Not until Smith settled in did Australia enter de Villiers-style batting mode. Having promoted himself to No.4, de Villiers milked runs and struck only six boundaries during the course of his 91 from 88 balls. Only once did he face three consecutive dots and by ensuring the pressure did not build, he allowed Miller to build an innings without feeling he had to go hard.
They combined for a 122-run stand that ended when Miller’s patience did in fact desert him, and during the batting Powerplay he tried to clear cover off Faulkner but was caught in the deep for 45. Faulkner, who was yet to play in the series, was one of Australia’s better bowlers and finished with 2 for 45 after he bowled Robin Peterson during the dying stages.
But the big wicket was that of de Villiers, who now has 271 runs in the series at 67.75 and seemed destined for his first hundred of the tour. However, he was caught slapping a slower ball from Cummins to deep midwicket with seven overs remaining, and the loss of their settled batsman seriously hurt South Africa’s momentum. Only 51 runs came from the final 10 overs for the loss of four wickets; their 8 for 267 should have been far more.

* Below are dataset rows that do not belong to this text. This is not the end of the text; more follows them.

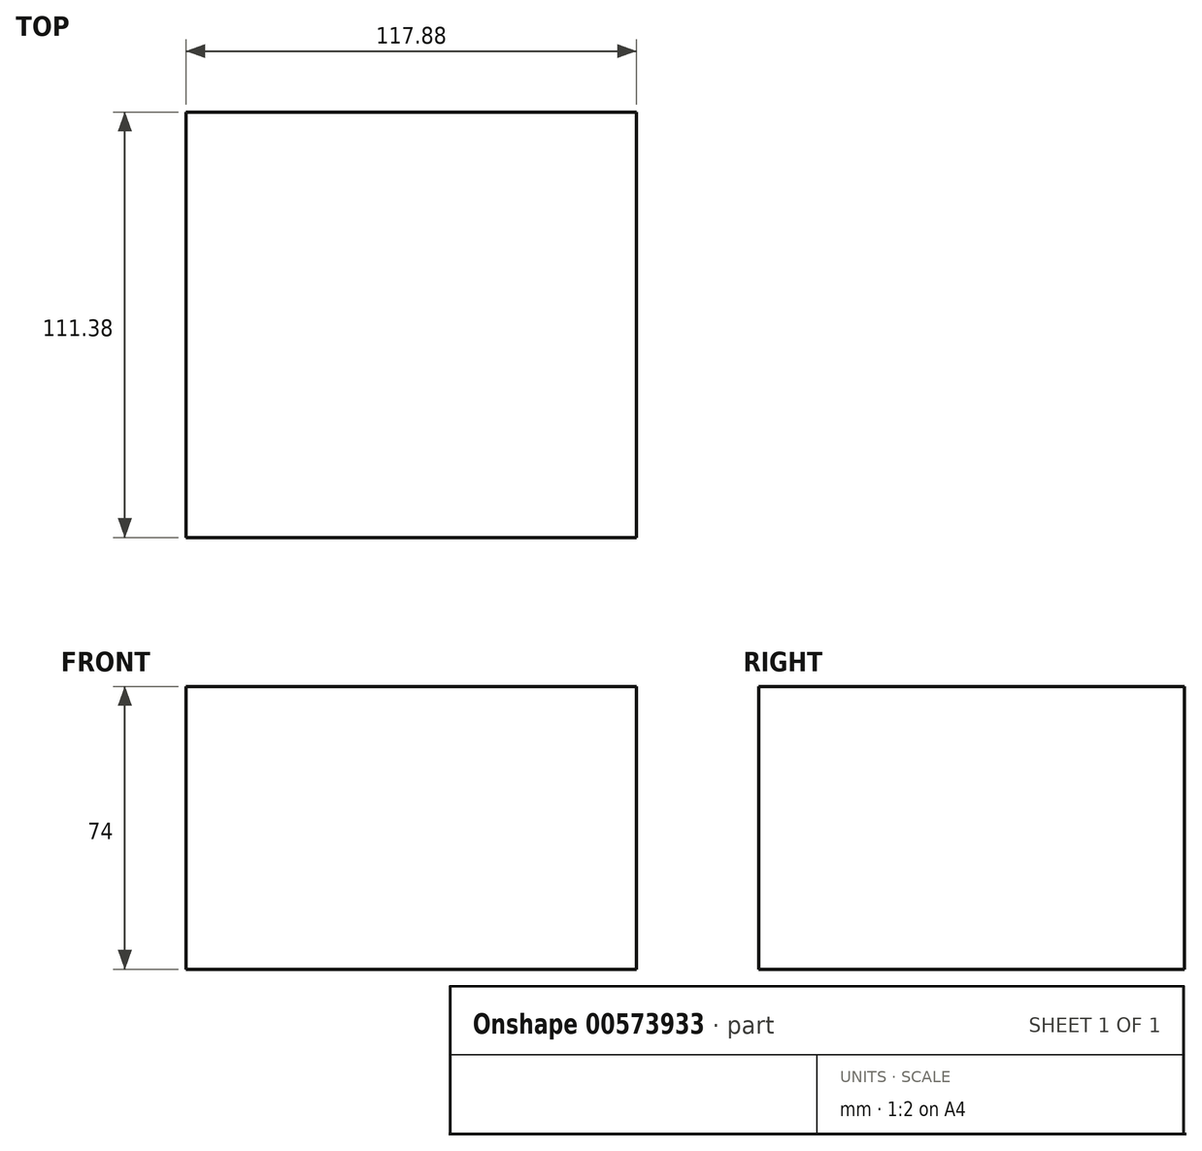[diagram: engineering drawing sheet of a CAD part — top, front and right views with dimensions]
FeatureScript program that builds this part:
annotation { "Feature Type Name" : "Feature", "Feature Type Description" : "" }
export const myFeature = defineFeature(function(context is Context, id is Id, definition is map)
    precondition{}
    {
        {
            var Q0;
            Q0=qCreatedBy(makeId("Top.planeOp"),FACE);
            var sketch = newSketch(context, id + "F0", { "sketchPlane" : qUnion([Q0])});
            skLineSegment(sketch, "E0.bottom", {"start": v(-58.06, -52.86) * mm, "end": v(59.82, -52.86) * mm});
            skLineSegment(sketch, "E0.top", {"start": v(-58.06, 58.52) * mm, "end": v(59.82, 58.52) * mm});
            skLineSegment(sketch, "E0.left", {"start": v(-58.06, -52.86) * mm, "end": v(-58.06, 58.52) * mm});
            skLineSegment(sketch, "E0.right", {"start": v(59.82, -52.86) * mm, "end": v(59.82, 58.52) * mm});
            skSolve(sketch);
        }
        {
            var Q0;
            Q0=makeQuery(id+"F0.imprint","IMPRINT",FACE,{"disambiguationData":[TD([[makeQuery(id+"F0.imprint","IMPRINT",EDGE,{"derivedFrom":sQuery(id+"F0.wireOp",EDGE,"E0.bottom")}),1.0]])]});
            extrude(context, id + "F1", {"entities" : qUnion([Q0]), "depth" : 74 * mm, "offsetDistance" : 25 * mm});
        }
    });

Still, it was something for their bowlers to defend after the top three batsmen all fell within the first 17 overs. Hashim Amla hooked Coulter-Nile to square leg and was brilliantly caught low to the ground by Cummins for 18; Quinton de Kock was caught and bowled by Maxwell off a leading edge for 17; and Faf du Plessis was caught behind off Cummins for 28, his first ODI wicket since June 2012.
All of Australia’s frontline bowlers made contributions – Mitchell Starc took 1 for 40 from 10 overs after claiming the late wicket of McLaren – and between them they ensured South Africa stuttered. Australia’s batsmen stuttered too, but Smith didn’t. He engineered Australia’s first ever ODI victory over South Africa at the MCG, which could be an important mental barrier overcome if they meet there for the World Cup final in March. For now, they ensured Sunday’s SCG match is a dead rubber.